#### REQUEST:
Copy the material below word for word, from its first line through the line that contains "family: Apocynaceae", inclusive.

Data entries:
··········
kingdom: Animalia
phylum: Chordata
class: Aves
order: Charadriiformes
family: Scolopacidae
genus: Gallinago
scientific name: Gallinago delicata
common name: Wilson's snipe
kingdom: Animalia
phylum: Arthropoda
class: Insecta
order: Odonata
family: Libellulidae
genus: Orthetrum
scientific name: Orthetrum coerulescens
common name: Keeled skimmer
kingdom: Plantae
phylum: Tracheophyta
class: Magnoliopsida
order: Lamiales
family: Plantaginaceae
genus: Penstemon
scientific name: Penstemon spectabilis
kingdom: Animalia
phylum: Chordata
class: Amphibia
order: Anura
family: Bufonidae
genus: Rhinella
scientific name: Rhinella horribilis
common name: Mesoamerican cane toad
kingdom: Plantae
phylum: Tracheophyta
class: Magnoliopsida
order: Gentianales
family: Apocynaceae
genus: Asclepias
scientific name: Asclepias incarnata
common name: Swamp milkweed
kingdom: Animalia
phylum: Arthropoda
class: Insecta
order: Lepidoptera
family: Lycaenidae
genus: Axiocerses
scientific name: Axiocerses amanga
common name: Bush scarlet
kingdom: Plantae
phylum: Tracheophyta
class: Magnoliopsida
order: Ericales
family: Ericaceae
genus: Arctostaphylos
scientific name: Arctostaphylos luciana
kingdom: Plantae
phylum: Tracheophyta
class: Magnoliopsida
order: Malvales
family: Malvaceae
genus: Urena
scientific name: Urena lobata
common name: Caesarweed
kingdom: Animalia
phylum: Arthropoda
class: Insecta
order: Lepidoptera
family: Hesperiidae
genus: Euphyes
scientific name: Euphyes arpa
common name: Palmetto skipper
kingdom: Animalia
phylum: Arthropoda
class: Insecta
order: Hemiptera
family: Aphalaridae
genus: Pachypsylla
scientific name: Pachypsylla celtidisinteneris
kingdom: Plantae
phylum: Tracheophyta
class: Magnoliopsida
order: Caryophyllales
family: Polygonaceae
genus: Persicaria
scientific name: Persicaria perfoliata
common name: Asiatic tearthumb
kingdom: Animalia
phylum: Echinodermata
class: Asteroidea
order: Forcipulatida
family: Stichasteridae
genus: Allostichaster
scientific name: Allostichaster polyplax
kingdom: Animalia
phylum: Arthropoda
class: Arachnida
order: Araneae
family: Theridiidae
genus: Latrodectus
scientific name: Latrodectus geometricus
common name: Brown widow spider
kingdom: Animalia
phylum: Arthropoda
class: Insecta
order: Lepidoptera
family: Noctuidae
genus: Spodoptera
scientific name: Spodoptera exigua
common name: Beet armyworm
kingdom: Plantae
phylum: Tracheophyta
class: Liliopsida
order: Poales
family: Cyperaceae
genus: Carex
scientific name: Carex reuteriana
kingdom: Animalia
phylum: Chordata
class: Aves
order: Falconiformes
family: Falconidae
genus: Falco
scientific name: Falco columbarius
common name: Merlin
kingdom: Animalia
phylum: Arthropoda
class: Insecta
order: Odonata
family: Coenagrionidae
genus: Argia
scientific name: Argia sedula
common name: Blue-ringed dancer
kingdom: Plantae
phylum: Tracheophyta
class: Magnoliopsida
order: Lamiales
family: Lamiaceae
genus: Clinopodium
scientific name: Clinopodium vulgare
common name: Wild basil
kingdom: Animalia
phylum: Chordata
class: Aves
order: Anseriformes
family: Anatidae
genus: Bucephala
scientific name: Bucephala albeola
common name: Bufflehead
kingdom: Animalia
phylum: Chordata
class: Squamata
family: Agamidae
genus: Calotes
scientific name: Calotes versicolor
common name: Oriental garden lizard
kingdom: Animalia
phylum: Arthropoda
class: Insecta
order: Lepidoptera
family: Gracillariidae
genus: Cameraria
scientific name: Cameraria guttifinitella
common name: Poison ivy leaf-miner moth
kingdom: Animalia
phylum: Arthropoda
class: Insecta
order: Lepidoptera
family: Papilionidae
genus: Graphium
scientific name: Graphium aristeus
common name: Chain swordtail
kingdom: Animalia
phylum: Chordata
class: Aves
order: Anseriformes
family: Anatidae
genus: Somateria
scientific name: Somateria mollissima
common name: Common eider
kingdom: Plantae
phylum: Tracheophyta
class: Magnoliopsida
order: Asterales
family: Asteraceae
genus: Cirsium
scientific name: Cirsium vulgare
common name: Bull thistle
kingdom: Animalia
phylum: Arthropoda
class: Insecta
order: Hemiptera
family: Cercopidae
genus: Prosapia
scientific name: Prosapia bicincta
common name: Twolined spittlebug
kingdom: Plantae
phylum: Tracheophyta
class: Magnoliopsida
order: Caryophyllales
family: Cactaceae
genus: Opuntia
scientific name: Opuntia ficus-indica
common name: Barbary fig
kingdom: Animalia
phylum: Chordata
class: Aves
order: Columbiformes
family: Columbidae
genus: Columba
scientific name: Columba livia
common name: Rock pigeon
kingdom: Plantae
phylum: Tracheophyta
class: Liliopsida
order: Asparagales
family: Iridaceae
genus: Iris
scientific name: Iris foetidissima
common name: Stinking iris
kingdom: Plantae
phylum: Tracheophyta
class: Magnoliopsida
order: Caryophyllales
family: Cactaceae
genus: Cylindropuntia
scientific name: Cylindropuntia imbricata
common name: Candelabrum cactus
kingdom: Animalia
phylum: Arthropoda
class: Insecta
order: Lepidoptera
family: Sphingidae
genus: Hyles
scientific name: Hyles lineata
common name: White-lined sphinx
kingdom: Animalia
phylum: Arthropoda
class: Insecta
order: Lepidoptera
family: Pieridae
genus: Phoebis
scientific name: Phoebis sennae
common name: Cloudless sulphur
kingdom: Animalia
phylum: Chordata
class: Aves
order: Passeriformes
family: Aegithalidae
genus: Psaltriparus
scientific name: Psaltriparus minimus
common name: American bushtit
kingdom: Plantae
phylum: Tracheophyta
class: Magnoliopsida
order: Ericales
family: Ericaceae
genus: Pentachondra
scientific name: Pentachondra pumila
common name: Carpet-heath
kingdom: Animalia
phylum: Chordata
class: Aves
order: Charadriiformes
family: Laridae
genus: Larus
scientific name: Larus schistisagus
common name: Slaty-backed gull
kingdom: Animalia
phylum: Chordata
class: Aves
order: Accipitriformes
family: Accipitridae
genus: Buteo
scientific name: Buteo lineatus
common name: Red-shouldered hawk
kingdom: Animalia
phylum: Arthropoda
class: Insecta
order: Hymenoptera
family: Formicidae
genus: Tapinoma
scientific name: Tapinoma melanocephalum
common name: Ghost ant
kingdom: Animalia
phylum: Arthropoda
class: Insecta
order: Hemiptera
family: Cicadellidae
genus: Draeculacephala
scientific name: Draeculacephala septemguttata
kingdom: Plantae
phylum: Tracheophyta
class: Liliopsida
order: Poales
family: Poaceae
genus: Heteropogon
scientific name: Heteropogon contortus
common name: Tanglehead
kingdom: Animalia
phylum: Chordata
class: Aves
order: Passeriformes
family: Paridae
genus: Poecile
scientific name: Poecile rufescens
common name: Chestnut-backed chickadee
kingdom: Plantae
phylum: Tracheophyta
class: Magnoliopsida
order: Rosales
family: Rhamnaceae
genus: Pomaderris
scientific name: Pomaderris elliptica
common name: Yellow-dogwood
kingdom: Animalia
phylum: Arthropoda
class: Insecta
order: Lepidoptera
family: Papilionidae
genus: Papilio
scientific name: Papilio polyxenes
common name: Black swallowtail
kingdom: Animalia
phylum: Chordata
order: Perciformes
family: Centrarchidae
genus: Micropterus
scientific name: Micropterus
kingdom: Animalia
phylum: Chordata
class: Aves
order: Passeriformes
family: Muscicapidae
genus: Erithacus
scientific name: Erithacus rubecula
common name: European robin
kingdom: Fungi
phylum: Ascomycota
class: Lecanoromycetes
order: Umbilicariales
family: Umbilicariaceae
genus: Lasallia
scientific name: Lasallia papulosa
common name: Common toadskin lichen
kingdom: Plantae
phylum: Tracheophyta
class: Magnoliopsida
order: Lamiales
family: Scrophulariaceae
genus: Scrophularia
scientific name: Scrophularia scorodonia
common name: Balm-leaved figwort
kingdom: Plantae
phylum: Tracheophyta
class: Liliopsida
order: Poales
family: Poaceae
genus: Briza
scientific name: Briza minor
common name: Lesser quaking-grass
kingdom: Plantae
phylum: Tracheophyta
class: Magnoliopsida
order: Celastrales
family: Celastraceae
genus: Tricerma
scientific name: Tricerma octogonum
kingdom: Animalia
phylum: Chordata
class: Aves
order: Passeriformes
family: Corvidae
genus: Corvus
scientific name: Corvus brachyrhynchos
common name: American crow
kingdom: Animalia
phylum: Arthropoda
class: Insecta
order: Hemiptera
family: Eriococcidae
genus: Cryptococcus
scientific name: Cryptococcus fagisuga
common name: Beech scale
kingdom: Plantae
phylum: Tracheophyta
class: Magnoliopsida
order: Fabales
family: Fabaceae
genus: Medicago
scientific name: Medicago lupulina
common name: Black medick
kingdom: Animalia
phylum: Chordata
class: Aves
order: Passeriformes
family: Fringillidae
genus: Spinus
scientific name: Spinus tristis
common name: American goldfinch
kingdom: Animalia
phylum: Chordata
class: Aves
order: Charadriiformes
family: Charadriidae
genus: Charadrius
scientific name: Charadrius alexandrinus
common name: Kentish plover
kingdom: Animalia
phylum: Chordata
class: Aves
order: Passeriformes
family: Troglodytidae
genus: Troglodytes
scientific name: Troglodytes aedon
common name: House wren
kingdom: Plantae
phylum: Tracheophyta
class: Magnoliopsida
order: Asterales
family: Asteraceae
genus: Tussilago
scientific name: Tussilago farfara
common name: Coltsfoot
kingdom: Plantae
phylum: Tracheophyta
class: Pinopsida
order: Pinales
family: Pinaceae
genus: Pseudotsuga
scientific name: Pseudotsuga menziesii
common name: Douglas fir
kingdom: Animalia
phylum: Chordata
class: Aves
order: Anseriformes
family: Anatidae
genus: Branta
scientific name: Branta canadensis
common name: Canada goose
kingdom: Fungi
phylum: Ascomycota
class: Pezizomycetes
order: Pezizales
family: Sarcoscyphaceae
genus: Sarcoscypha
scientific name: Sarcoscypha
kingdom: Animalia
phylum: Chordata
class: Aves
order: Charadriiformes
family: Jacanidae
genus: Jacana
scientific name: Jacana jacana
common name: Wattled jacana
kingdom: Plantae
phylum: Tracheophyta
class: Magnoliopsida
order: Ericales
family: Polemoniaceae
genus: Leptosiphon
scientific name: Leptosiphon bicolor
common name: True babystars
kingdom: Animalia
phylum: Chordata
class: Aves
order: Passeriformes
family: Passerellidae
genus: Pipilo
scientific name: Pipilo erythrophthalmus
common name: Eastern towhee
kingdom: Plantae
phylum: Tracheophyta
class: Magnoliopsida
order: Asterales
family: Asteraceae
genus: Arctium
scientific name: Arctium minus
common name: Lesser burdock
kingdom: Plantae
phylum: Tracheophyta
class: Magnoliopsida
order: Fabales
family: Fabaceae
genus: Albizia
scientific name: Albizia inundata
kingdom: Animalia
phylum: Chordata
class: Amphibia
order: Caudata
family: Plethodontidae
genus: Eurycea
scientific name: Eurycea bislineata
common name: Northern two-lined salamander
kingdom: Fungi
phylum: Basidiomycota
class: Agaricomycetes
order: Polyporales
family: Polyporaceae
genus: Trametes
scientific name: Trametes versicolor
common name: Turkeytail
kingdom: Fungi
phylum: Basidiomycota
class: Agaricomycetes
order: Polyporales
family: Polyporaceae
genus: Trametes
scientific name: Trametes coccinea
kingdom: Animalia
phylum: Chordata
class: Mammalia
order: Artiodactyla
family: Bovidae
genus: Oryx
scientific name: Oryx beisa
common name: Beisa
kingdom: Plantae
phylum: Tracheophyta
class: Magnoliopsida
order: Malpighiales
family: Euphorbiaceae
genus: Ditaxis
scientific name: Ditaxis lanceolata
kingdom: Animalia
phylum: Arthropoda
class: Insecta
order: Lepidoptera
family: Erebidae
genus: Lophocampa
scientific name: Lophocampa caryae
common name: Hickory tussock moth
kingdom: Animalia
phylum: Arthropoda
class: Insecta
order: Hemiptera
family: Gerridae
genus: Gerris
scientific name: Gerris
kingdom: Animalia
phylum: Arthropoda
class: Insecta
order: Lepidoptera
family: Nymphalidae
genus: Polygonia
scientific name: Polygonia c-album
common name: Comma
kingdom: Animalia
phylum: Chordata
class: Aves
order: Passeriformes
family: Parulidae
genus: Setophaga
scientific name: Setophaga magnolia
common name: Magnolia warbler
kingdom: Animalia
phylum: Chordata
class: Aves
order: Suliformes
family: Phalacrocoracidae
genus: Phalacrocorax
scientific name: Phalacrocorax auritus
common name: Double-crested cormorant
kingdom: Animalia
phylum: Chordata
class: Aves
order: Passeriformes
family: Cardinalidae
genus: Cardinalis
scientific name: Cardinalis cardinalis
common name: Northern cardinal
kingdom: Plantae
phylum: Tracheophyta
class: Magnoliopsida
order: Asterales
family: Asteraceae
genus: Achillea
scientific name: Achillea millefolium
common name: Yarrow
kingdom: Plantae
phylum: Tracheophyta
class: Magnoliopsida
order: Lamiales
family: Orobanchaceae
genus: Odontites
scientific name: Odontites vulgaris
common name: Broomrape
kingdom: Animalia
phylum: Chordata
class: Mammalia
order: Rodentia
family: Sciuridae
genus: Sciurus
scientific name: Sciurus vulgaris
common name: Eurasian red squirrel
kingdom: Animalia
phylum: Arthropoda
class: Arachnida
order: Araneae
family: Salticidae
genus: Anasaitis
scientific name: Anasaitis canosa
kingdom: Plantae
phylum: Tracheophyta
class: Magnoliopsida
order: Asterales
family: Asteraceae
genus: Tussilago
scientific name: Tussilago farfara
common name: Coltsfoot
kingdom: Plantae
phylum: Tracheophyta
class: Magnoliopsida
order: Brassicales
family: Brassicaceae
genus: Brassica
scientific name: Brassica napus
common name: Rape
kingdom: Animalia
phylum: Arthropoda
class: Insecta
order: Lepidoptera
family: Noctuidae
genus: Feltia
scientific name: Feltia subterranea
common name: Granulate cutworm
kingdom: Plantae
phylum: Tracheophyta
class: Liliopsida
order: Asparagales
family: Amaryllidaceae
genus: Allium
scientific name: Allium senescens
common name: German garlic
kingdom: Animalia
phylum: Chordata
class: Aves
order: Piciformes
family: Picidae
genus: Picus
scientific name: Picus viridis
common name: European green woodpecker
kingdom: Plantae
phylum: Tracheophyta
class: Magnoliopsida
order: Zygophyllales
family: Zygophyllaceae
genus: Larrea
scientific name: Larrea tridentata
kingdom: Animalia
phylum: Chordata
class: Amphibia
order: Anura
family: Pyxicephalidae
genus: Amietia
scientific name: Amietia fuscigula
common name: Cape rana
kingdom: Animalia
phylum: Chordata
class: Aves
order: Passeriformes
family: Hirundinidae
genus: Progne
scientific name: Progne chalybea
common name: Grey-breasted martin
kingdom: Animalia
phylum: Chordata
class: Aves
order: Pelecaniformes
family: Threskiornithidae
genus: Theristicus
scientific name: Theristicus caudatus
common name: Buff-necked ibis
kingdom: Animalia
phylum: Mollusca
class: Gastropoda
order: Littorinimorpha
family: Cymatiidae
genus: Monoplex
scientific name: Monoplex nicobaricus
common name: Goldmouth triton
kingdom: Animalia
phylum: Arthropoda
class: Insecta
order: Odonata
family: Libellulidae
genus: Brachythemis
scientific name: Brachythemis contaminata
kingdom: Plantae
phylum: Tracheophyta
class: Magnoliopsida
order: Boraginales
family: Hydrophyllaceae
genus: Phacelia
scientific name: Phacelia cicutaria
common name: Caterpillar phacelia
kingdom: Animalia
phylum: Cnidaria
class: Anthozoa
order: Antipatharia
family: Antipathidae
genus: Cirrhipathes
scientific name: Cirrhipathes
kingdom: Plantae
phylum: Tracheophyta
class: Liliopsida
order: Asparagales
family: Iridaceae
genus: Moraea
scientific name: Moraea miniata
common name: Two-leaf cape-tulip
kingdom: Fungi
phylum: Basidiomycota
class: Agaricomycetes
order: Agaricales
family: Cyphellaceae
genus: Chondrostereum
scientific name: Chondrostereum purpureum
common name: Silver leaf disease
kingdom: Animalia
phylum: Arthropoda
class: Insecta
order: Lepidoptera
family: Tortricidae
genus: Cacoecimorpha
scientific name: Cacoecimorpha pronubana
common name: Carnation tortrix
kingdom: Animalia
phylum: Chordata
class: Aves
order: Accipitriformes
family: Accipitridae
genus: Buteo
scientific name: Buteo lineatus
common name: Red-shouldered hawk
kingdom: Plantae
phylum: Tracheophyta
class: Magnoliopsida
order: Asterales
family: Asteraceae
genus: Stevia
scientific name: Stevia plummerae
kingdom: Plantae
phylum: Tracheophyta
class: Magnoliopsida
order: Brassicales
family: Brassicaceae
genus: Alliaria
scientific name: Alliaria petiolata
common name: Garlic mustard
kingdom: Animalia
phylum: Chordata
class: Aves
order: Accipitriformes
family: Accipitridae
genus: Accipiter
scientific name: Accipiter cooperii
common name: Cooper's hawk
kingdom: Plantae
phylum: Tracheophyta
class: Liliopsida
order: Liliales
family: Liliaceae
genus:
··········
#### SOLUTION TO THE PROBLEM:
kingdom: Animalia
phylum: Chordata
class: Aves
order: Charadriiformes
family: Scolopacidae
genus: Gallinago
scientific name: Gallinago delicata
common name: Wilson's snipe
kingdom: Animalia
phylum: Arthropoda
class: Insecta
order: Odonata
family: Libellulidae
genus: Orthetrum
scientific name: Orthetrum coerulescens
common name: Keeled skimmer
kingdom: Plantae
phylum: Tracheophyta
class: Magnoliopsida
order: Lamiales
family: Plantaginaceae
genus: Penstemon
scientific name: Penstemon spectabilis
kingdom: Animalia
phylum: Chordata
class: Amphibia
order: Anura
family: Bufonidae
genus: Rhinella
scientific name: Rhinella horribilis
common name: Mesoamerican cane toad
kingdom: Plantae
phylum: Tracheophyta
class: Magnoliopsida
order: Gentianales
family: Apocynaceae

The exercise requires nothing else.